Es kommt nicht darauf an, dass der Vertrag mit dem Verbraucher auch online geschlossen wurde. Entscheidend ist allein, dass es Verbrauchern ermöglicht wird, einen entsprechenden Vertrag auch online abzuschließen.

Beispiel Fitnessstudio:

Ist es möglich, einen Vertrag mi einem Fitnessstudio sowohl online wie auch vor Ort abzuschließen, muss das Fitnessstudio auch den Kunden, die die Verträge vor Ort abgeschlossen haben, die Möglichkeit bieten, über den Kündigungsbutton den entsprechenden Vertrag zu kündigen. Der Kündigungsbutton – im Gesetz „Kündigungsschaltfläche“ genannt – muss gut lesbar und mit nichts anderem als den Wörtern „Verträge hier kündigen“ oder mit einer entsprechenden anderen eindeutigen Formulierung beschriftet sein. Bei Anklicken des Buttons muss sie den Verbraucher unmittelbar zu einer Bestätigungsseite führen, die

1. den Verbraucher auffordert und ihm ermöglicht, Angaben zu machen,

a) zur Art der Kündigung sowie im Falle der außerordentlichen Kündigung zum Kündigungsgrund,

b) zu seiner Identität,

c) zur Bezeichnung des Vertrages,

d) zum Zeitpunkt, zu dem die Kündigung das Vertragsverhältnis beenden soll,

e) zur schnellen elektronischen Übermittlung der Kündigungsbestätigung an ihn und

2. eine Bestätigungsschaltfläche enthalten, über deren Anklicken der Verbraucher die Kündigungserklärung abgeben kann und die gut lesbar als mit nichts anderem als den Wörtern „Jetzt kündigen“ oder mit einer anderen entsprechend eindeutigen Formulierung beschriftet ist.
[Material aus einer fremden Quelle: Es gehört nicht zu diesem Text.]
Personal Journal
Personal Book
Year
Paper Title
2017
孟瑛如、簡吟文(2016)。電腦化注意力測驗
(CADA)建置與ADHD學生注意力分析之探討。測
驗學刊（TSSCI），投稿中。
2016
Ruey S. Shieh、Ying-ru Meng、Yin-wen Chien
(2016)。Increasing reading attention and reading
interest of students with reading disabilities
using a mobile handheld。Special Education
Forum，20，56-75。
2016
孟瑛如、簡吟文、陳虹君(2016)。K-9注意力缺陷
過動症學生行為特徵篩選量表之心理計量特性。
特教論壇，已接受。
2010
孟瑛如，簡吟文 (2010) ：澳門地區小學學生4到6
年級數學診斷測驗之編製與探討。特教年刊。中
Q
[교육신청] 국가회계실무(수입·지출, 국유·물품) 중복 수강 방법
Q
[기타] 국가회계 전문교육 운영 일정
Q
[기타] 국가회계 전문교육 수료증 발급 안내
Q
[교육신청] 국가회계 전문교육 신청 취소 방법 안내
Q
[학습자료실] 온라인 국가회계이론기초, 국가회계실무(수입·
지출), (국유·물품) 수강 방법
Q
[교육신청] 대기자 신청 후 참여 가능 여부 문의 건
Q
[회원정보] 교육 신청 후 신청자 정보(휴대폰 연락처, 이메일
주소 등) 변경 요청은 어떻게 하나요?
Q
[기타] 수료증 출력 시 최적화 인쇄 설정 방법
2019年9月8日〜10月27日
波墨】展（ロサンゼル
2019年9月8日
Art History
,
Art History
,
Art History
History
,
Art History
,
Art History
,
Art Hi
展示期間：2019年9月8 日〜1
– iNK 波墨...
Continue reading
Nachdem der Verbraucher den Kündigungsbutton angeklickt hat, muss der Unternehmer dem Verbraucher den Inhalt sowie Datum und Uhrzeit des Zugangs der Kündigungserklärung, sowie den Zeitpunkt, zu dem das Vertragsverhältnis durch die Kündigung beendet werden soll, sofort auf elektronischem Wege in Textform bestätigen.

Wichtig:

Falls ein Unternehmer keinen solchen Kündigungsbutton zur Verfügung stellt, kann der Verbraucher einen Vertrag jederzeit und ohne Einhaltung einer Kündigungsfrist kündigen, § 312k Abs. 6 BGB.

Bei der Formulierung des Bestätigungsmails des Unternehmers an den Verbraucher sollte aufgepasst werden. Die Bestätigungsmail sollte die Kündigung als solche nicht bestätigen, sondern lediglich den Zugang und die vom Verbraucher angegebenen Kündigungsgründe. Der Unternehmer sollte sich deshalb meiner Meinung nach in der Bestätigungsmail die Option offenhalten, dass gerade in Fällen einer außerordentlichen fristlosen Kündigung der Unternehmer die Kündigung und deren Berechtigung noch zu prüfen hat.